The CBOE Volatility index, which all these products are based on in some form, rocketed over 50 Tuesday, setting the stage for another turbulent day on the Street. Fears mounted Tuesday morning that Credit Suisse and other issuers could seek to liquidate the funds. Such a move could artificially drive the VIX even higher and spark another big equity sell-off because of programmatic trading linked to the volatility measure, traders feared.

"That's the instrument that's going haywire," Jim Cramer said Monday during a CNBC special report, referring to the XIV. "It is blowing up as we speak."

"It should put downward pressure on the stock market at the opening, should spike the VIX to 50 and then cause the market to go down," he said.

To be sure, the VelocityShares Daily Inverse VIX Short-Term exchange-traded note only has $1.9 billion in assets so the direct risk did not appear to be large.

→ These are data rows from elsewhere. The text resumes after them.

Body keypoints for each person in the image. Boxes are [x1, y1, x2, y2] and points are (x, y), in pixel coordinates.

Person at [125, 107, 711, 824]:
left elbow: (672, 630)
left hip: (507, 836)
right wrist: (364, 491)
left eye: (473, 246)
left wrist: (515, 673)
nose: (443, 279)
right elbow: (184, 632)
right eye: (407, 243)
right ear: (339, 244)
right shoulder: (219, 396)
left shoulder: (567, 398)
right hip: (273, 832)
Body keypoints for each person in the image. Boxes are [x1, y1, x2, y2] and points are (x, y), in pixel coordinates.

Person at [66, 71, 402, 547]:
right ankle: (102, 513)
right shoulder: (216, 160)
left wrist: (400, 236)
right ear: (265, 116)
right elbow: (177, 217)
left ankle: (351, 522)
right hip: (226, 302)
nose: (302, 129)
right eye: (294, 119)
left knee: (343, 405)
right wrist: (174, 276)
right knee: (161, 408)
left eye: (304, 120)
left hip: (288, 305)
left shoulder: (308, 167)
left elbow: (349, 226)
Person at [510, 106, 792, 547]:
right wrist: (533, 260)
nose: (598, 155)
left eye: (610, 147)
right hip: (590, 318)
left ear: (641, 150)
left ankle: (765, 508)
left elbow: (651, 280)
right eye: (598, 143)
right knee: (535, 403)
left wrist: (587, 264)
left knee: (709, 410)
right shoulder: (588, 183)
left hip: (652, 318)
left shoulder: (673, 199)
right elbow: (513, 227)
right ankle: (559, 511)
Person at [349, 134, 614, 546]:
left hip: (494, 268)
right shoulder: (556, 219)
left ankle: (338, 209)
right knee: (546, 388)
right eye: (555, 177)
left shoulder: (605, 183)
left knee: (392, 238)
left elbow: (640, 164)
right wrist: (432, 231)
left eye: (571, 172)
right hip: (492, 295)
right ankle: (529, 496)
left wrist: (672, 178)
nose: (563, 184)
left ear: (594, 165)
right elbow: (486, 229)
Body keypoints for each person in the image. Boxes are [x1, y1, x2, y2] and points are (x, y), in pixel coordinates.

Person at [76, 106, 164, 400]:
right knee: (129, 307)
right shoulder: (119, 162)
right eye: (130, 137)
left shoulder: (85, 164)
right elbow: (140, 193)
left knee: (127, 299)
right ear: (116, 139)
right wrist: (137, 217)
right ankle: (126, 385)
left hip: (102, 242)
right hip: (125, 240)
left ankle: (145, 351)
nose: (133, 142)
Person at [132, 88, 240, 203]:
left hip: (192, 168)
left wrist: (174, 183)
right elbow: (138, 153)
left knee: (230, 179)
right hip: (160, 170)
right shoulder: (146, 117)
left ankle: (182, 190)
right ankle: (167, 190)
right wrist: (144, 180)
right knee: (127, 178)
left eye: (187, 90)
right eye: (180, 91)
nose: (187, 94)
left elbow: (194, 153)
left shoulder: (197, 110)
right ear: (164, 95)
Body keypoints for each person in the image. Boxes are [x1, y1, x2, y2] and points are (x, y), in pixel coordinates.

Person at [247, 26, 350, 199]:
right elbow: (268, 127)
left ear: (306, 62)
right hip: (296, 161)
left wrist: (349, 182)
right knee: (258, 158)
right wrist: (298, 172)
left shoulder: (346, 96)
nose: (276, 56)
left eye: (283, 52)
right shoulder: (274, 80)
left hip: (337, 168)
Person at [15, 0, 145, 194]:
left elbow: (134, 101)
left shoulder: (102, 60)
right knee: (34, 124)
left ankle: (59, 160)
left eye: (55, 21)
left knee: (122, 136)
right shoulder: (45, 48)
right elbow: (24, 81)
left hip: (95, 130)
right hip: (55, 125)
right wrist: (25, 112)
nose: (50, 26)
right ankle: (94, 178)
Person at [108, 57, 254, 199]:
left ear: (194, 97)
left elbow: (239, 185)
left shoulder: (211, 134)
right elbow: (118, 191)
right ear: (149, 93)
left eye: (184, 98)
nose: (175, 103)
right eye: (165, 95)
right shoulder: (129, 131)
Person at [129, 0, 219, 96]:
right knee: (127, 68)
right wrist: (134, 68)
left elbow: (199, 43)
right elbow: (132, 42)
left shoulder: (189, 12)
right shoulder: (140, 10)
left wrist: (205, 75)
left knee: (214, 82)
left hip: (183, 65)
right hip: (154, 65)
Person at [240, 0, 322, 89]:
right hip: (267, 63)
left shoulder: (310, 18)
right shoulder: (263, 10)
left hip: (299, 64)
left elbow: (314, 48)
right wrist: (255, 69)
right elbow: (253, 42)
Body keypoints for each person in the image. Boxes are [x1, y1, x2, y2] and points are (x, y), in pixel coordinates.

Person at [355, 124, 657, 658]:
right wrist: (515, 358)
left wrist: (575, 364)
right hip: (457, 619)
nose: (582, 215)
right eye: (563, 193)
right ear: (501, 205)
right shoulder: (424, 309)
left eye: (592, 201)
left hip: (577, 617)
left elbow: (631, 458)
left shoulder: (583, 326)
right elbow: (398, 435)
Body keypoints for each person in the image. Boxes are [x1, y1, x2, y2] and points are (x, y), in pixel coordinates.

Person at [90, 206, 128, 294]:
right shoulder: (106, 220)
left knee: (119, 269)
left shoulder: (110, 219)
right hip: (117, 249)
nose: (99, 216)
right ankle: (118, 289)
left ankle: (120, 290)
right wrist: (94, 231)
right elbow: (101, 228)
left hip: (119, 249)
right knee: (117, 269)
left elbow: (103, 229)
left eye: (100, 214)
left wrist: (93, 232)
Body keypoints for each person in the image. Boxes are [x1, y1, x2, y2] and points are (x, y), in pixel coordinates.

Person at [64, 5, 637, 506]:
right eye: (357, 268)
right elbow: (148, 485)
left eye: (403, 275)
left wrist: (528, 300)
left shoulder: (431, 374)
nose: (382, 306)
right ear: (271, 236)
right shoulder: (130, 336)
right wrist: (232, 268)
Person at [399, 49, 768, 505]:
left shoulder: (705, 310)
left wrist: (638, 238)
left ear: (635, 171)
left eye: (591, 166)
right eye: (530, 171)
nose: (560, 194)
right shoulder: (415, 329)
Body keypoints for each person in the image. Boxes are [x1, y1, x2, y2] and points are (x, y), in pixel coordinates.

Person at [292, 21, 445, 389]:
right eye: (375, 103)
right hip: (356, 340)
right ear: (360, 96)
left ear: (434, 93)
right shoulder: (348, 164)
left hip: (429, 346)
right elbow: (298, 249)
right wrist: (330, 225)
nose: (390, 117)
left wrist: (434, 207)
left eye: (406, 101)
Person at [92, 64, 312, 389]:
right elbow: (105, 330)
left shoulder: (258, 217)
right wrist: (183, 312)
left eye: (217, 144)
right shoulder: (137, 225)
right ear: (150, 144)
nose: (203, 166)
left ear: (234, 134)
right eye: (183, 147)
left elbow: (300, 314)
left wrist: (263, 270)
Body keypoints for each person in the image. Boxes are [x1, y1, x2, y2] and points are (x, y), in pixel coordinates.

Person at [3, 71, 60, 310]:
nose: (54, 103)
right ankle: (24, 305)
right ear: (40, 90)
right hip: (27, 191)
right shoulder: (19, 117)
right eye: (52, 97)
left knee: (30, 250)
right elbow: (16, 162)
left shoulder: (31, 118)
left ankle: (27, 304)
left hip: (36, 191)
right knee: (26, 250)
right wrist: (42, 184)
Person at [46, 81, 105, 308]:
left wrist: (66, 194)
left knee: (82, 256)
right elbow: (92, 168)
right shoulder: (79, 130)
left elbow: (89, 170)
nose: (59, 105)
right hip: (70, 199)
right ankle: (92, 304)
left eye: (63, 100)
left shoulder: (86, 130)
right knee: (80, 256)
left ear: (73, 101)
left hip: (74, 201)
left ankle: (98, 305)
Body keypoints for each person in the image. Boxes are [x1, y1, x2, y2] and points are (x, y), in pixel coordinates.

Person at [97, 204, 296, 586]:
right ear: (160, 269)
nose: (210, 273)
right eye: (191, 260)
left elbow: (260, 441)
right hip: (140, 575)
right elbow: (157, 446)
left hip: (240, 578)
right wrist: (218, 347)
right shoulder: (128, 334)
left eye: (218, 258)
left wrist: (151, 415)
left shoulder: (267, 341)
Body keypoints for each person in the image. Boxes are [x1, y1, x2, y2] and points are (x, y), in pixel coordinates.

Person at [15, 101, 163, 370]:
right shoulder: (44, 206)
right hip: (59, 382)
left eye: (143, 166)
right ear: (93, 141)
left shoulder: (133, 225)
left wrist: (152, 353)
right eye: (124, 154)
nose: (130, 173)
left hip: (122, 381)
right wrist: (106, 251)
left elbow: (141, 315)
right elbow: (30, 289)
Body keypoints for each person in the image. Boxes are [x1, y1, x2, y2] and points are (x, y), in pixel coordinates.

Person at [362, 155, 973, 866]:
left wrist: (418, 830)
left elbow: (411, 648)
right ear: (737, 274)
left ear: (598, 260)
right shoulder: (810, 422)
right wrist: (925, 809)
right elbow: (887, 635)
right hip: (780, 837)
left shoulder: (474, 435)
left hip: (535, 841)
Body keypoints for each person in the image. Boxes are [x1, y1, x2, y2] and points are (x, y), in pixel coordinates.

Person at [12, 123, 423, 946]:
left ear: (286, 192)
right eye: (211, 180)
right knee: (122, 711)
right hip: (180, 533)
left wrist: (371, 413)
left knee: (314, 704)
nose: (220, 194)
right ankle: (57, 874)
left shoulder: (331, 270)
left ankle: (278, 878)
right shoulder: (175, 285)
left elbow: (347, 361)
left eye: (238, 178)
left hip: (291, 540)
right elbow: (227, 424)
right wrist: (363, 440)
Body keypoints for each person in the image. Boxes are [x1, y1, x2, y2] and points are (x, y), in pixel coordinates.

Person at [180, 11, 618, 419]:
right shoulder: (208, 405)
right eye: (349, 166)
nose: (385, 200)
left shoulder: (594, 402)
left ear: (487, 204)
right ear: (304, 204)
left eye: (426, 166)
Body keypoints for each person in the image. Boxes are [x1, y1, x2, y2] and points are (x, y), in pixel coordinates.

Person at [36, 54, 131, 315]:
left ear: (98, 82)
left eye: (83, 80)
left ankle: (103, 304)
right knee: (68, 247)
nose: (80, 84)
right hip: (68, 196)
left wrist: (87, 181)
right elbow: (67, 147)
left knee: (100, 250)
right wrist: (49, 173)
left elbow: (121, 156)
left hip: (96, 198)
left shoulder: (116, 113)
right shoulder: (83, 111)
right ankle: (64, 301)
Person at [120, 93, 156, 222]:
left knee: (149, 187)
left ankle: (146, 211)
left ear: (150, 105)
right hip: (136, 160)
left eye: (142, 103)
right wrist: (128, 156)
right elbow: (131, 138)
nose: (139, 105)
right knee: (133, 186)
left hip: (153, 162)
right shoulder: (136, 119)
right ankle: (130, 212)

"If the price of the underlying futures contracts increases by more than 80 percent in a day, it is extremely likely that the Inverse ETNs will depreciate to an Intraday Indicative Value or Closing Indicative Value equal to or less than 20 percent of the prior day's Closing Indicative Value and will be subject to acceleration," read the company prospectus. "If an Acceleration Event occurs at any time with respect to any series of the ETNs, we will have the right, and under certain circumstances as described herein the obligation, to accelerate all of the outstanding ETNs of such series."